_WORK TO COMPLETE_.
1) Reproduce word for word the passage of the Dong Thap investment article that opens with the words containing "With abundant potential" and closes with "IZs-EZs so far?".
2) Extend the Dong Thap investment article with the passage that would follow its final paragraph.

[Opening TEXT section]

Local Economy

Last updated: Thursday, February 21, 2019


Actively Creating “Clean Land” Fund for Investment Attraction

Posted: Thursday, April 12, 2012

With abundant potential and quite appealing policies, investment attraction efficiency in Dong Thap Industrial and Economic Zones (IZs and EZs) has seen much positive change. The foundation and development of local IZs and EZs, during economic restructuring toward industrialization, has become an important motivation for local strong economic growth. Mr Nguyen Huu Hong, Director of Dong Thap EZ Management Unit, shared with Vietnam Business Forum in regard to this success. Thuy Linh reports.
One of the most notable successes is that Dong Thap has formed a quite comprehensive IZ-EZ network. Can you tell us more about specific achievements in the development of local IZs – Ezs as well as the process of investment attraction into IZs-EZs so far?
At present, Dong Thap has 3 IZs (Sa Dec, Tran Quoc Toan and Song Hau) and 01 EZ (including 2 international border gates of Dinh Ba and Thuong Phuoc) which are operating quite efficiently, with 53 projects registering to invest; in which there are 04 foreign-funded ones with total registered capital of VND 4,095 billion and USD 27.86 million.
Sa Dec IZ was established in 1998, currently having 43 projects with Investment License and total investment funds of VND 3,269 billion and USD 27.86 million; Tran Quoc Toan IZ was formed in 2005, now having 4 projects with Investment License and total investment fund of VND 163 billion; Song Hau IZ was founded in 2009, at present having 5 project with Investment Licenses and total investment fund of VND 612 billion. Despite not selecting investment projects, given existing advantages, Dong Thap IZs give priority for investment attraction to fields of infrastructure in planned IZs, Ezs; manufacturing and assembling mechanical products of high quality to serve agricultural production and supporting industries; production of vegetable, fruit and mushroom for export; consumer goods; electronics industry and other clean industries.
Dong Thap EZ was founded under Decision 306/2007/QĐ-TTg dated March 13th 2007 by Prime Minister, on an area of nearly 32,000 hectares. Attention has been paid to construction of infrastructure in border-gate EZ by province since 2005, mainly funded by the National Budget under the target programme in Thuong Phuoc international border gate, which was then expanded in Dinh Ba international border gate in 2009. At the moment, the province has built resettlement areas, provided compensation for site clearance in specialized zones to establish land fund for investment attraction and is constructing external traffic routes such as: Roads to International Border Gates of Thuong Phuoc and Dinh Ba; Control Station in Dinh Ba International Border Gate and internal traffic works in two border gates, gradually facilitating investment attraction into the border gate EZ. At present, the EZ has issued Investment License to 1 project with total investment of VND 50 billion, and intends to receive many other big ones.
They are great achievements that Dong Thap EZ-IZ has gained in the past. What factors have made Dong Thap in general and local EZs – Izs in particular so attractive to national and international investors?

[Closing TEXT section]
[Opening SOURCE INFORMATION section]

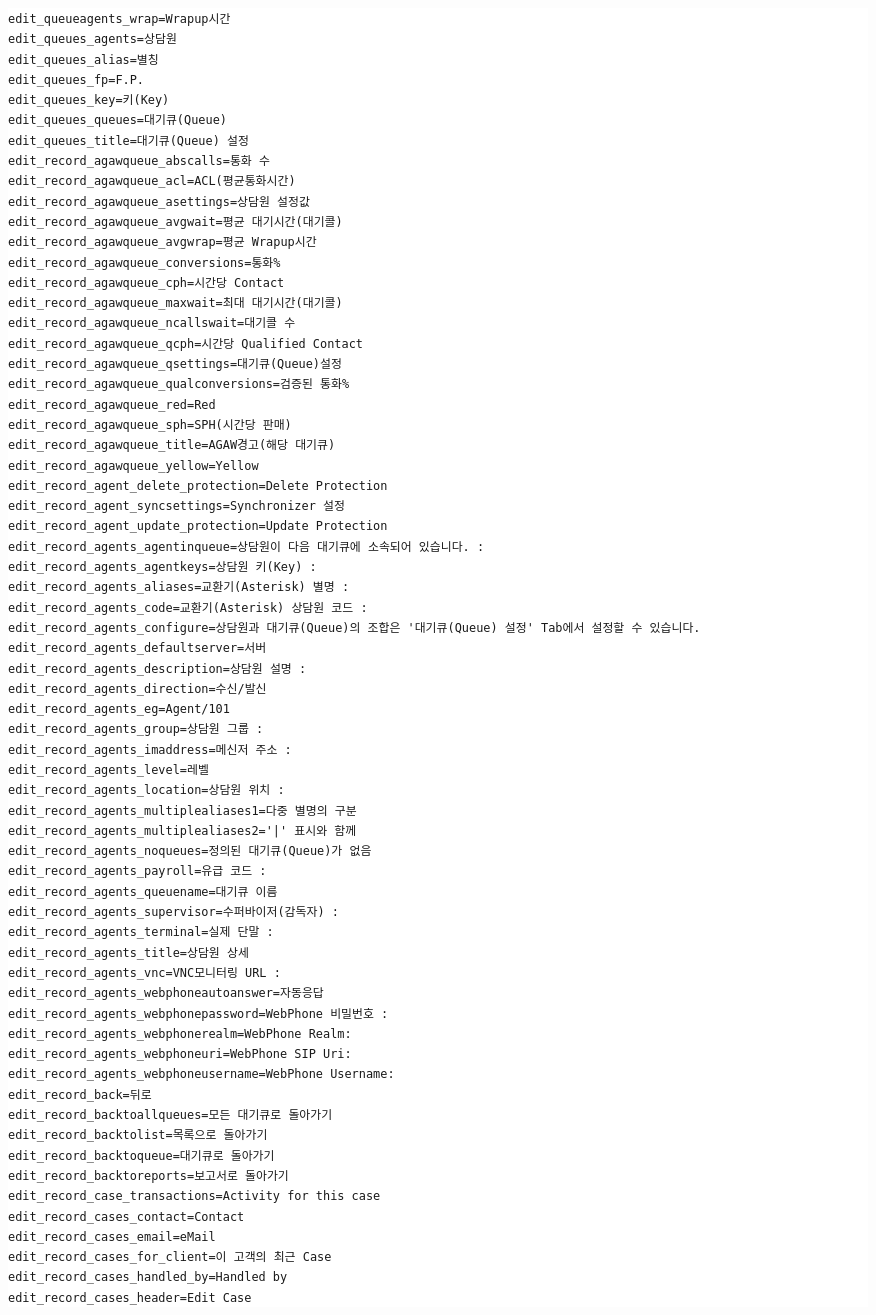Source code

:     edit_queueagents_wrap=Wrapup시간
    edit_queues_agents=상담원
    edit_queues_alias=별칭
    edit_queues_fp=F.P.
    edit_queues_key=키(Key)
    edit_queues_queues=대기큐(Queue)
    edit_queues_title=대기큐(Queue) 설정
    edit_record_agawqueue_abscalls=통화 수
    edit_record_agawqueue_acl=ACL(평균통화시간)
    edit_record_agawqueue_asettings=상담원 설정값
    edit_record_agawqueue_avgwait=평균 대기시간(대기콜)
    edit_record_agawqueue_avgwrap=평균 Wrapup시간
    edit_record_agawqueue_conversions=통화%
    edit_record_agawqueue_cph=시간당 Contact
    edit_record_agawqueue_maxwait=최대 대기시간(대기콜)
    edit_record_agawqueue_ncallswait=대기콜 수
    edit_record_agawqueue_qcph=시간당 Qualified Contact
    edit_record_agawqueue_qsettings=대기큐(Queue)설정
    edit_record_agawqueue_qualconversions=검증된 통화%
    edit_record_agawqueue_red=Red
    edit_record_agawqueue_sph=SPH(시간당 판매)
    edit_record_agawqueue_title=AGAW경고(해당 대기큐)
    edit_record_agawqueue_yellow=Yellow
    edit_record_agent_delete_protection=Delete Protection
    edit_record_agent_syncsettings=Synchronizer 설정
    edit_record_agent_update_protection=Update Protection
    edit_record_agents_agentinqueue=상담원이 다음 대기큐에 소속되어 있습니다. : 
    edit_record_agents_agentkeys=상담원 키(Key) : 
    edit_record_agents_aliases=교환기(Asterisk) 별명 : 
    edit_record_agents_code=교환기(Asterisk) 상담원 코드 : 
    edit_record_agents_configure=상담원과 대기큐(Queue)의 조합은 '대기큐(Queue) 설정' Tab에서 설정할 수 있습니다.
    edit_record_agents_defaultserver=서버
    edit_record_agents_description=상담원 설명 : 
    edit_record_agents_direction=수신/발신
    edit_record_agents_eg=Agent/101
    edit_record_agents_group=상담원 그룹 : 
    edit_record_agents_imaddress=메신저 주소 : 
    edit_record_agents_level=레벨
    edit_record_agents_location=상담원 위치 : 
    edit_record_agents_multiplealiases1=다중 별명의 구분
    edit_record_agents_multiplealiases2='|' 표시와 함께
    edit_record_agents_noqueues=정의된 대기큐(Queue)가 없음
    edit_record_agents_payroll=유급 코드 : 
    edit_record_agents_queuename=대기큐 이름
    edit_record_agents_supervisor=수퍼바이저(감독자) : 
    edit_record_agents_terminal=실제 단말 : 
    edit_record_agents_title=상담원 상세
    edit_record_agents_vnc=VNC모니터링 URL : 
    edit_record_agents_webphoneautoanswer=자동응답
    edit_record_agents_webphonepassword=WebPhone 비밀번호 :
    edit_record_agents_webphonerealm=WebPhone Realm:
    edit_record_agents_webphoneuri=WebPhone SIP Uri:
    edit_record_agents_webphoneusername=WebPhone Username:
    edit_record_back=뒤로
    edit_record_backtoallqueues=모든 대기큐로 돌아가기
    edit_record_backtolist=목록으로 돌아가기
    edit_record_backtoqueue=대기큐로 돌아가기
    edit_record_backtoreports=보고서로 돌아가기
    edit_record_case_transactions=Activity for this case
    edit_record_cases_contact=Contact
    edit_record_cases_email=eMail
    edit_record_cases_for_client=이 고객의 최근 Case
    edit_record_cases_handled_by=Handled by
    edit_record_cases_header=Edit Case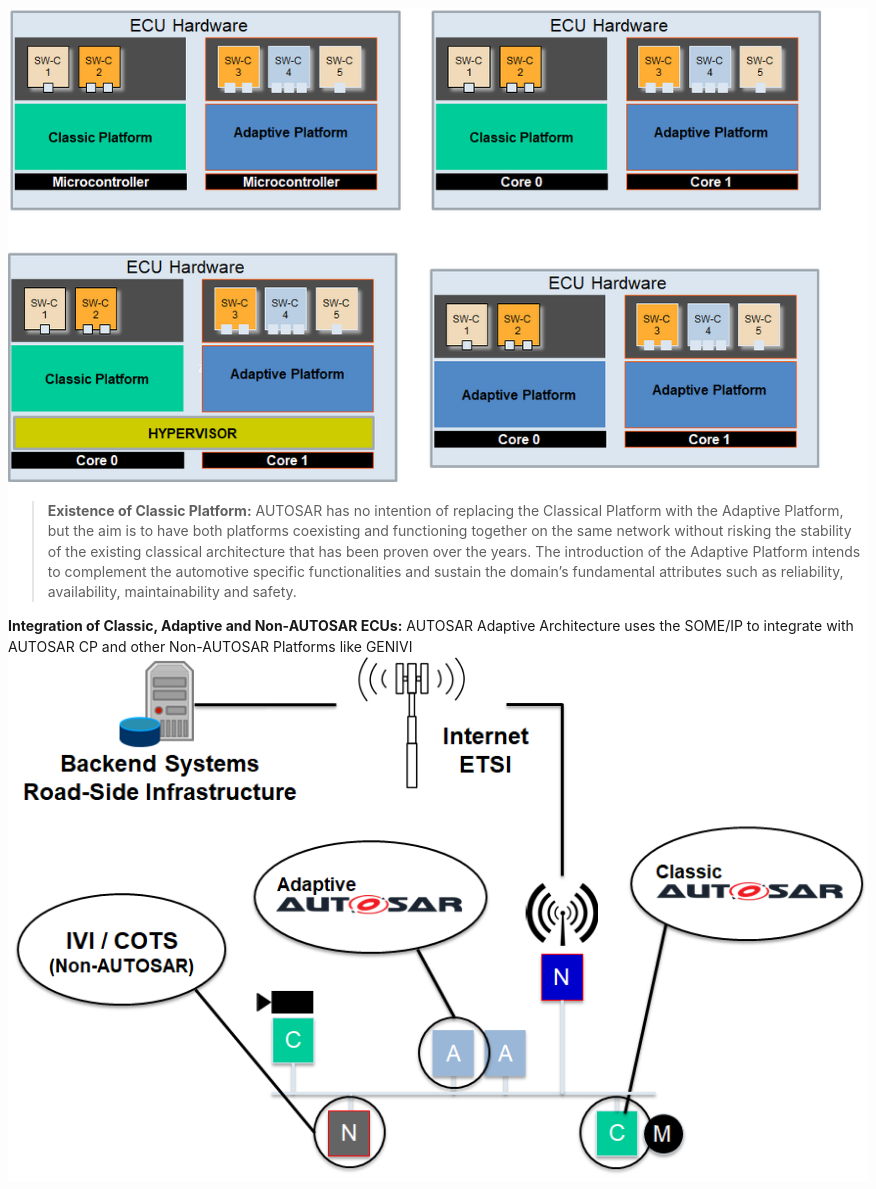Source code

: ![Machine View](images/machine_view.png)

> **Existence of Classic Platform:**
> AUTOSAR has no intention of replacing the Classical Platform with the Adaptive Platform, but the aim is to have both platforms coexisting and functioning together on the same network without risking the stability of the existing classical architecture that has been proven over the years. The introduction of the Adaptive Platform intends to complement the automotive specific functionalities and sustain the domain’s fundamental attributes such as reliability, availability, maintainability and safety. 

**Integration of Classic, Adaptive and Non-AUTOSAR ECUs:**
AUTOSAR Adaptive Architecture uses the SOME/IP to integrate with AUTOSAR CP and other Non-AUTOSAR Platforms like GENIVI
![Integration of CP, AP and GENIVI](images/Integration_of_AP.png)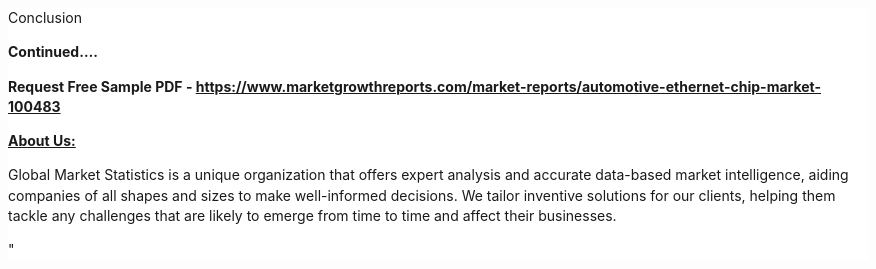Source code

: Conclusion</strong></p><p><strong>Continued&hellip;.</strong></p><p><strong>Request Free Sample PDF -&nbsp;<a href="https://www.marketgrowthreports.com/market-reports/automotive-ethernet-chip-market-100483">https://www.marketgrowthreports.com/market-reports/automotive-ethernet-chip-market-100483</a></strong></p><p><strong><u>About Us:</u></strong></p><p>Global&nbsp;Market Statistics is a unique organization that offers expert analysis and accurate data-based market intelligence, aiding companies of all shapes and sizes to make well-informed decisions. We tailor inventive solutions for our clients, helping them tackle any challenges that are likely to emerge from time to time and affect their businesses.</p><p>"</p>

[Closing SOURCE INFORMATION section]

_EXPECTED OUTPUTS_.
1)
With abundant potential and quite appealing policies, investment attraction efficiency in Dong Thap Industrial and Economic Zones (IZs and EZs) has seen much positive change. The foundation and development of local IZs and EZs, during economic restructuring toward industrialization, has become an important motivation for local strong economic growth. Mr Nguyen Huu Hong, Director of Dong Thap EZ Management Unit, shared with Vietnam Business Forum in regard to this success. Thuy Linh reports.
One of the most notable successes is that Dong Thap has formed a quite comprehensive IZ-EZ network. Can you tell us more about specific achievements in the development of local IZs – Ezs as well as the process of investment attraction into IZs-EZs so far?

2)
There are many factors making the investment environment in EZs-IZs appealing to investors, but the primary one is that we have created a clean land fund and comprehensive infrastructure system, enabling investors to organize their production and business. Besides, Dong Thap has advantages in raising and processing agro-aquatic products, and friendly local authorities willing to help investors complete administrative procedures in a timely manner. Those are the factors that make up the attractiveness of Dong Thap and local EZs – IZs for both national and international investors.
In studying investment decisions, investor’s biggest concern is about the issue of “clean land”. How have EZs-IZs in Dong Thap province actively created clean land funds for investment attraction?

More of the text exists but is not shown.